◆ **Work item**
Quote exactly and only this range of lines in the data below: the line that holds "if necessary. |" to the line that holds "a corporation, execute", both included.

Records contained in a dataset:
▼▼▼

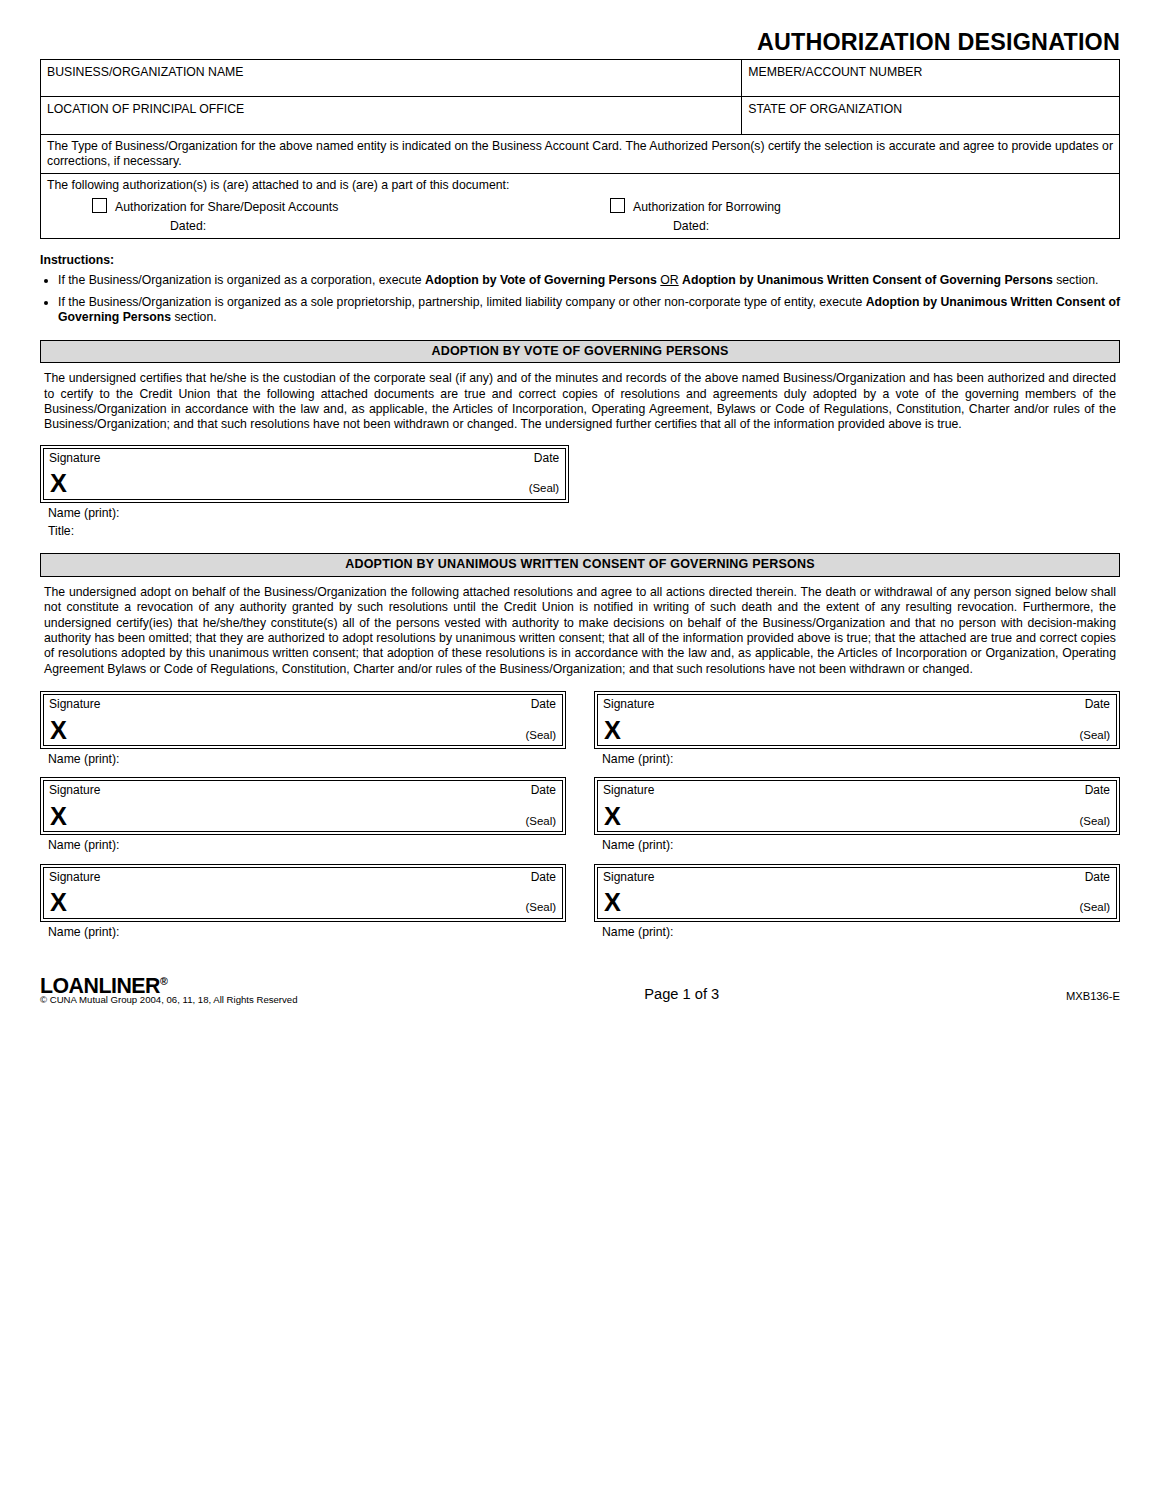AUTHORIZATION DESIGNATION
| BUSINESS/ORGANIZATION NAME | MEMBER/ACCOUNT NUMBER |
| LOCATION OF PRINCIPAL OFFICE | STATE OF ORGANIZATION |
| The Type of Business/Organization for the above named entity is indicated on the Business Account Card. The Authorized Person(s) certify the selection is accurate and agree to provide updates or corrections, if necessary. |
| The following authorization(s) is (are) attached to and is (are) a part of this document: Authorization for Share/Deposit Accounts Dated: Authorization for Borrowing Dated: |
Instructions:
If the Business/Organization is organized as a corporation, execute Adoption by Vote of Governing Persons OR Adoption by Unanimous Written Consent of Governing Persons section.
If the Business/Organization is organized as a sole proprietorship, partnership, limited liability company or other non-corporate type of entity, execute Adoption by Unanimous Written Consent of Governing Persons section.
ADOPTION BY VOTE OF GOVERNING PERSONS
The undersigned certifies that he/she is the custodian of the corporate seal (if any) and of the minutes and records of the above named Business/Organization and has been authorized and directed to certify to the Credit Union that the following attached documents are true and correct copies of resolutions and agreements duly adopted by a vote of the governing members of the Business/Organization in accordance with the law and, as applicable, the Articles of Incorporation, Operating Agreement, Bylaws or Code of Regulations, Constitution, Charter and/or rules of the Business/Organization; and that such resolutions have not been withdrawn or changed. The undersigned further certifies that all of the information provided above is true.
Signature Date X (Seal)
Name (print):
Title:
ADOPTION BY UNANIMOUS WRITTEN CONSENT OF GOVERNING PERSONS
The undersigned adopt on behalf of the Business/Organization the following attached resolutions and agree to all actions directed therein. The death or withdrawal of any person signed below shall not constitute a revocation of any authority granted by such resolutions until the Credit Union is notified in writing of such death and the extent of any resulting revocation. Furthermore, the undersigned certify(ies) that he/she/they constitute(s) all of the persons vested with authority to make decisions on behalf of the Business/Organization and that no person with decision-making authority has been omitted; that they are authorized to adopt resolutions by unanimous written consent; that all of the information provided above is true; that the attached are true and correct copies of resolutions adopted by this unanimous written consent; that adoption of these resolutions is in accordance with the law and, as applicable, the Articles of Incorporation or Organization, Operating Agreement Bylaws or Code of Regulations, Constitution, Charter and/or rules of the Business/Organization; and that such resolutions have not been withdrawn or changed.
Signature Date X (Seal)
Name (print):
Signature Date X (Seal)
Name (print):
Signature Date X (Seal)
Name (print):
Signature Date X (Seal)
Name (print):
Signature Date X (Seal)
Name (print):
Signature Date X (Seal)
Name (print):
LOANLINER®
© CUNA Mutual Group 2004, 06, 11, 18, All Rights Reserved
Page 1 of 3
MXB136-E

▲▲▲

◆ **Result of the exercise**
| The Type of Business/Organization for the above named entity is indicated on the Business Account Card. The Authorized Person(s) certify the selection is accurate and agree to provide updates or corrections, if necessary. |
| The following authorization(s) is (are) attached to and is (are) a part of this document: Authorization for Share/Deposit Accounts Dated: Authorization for Borrowing Dated: |
Instructions:
If the Business/Organization is organized as a corporation, execute Adoption by Vote of Governing Persons OR Adoption by Unanimous Written Consent of Governing Persons section.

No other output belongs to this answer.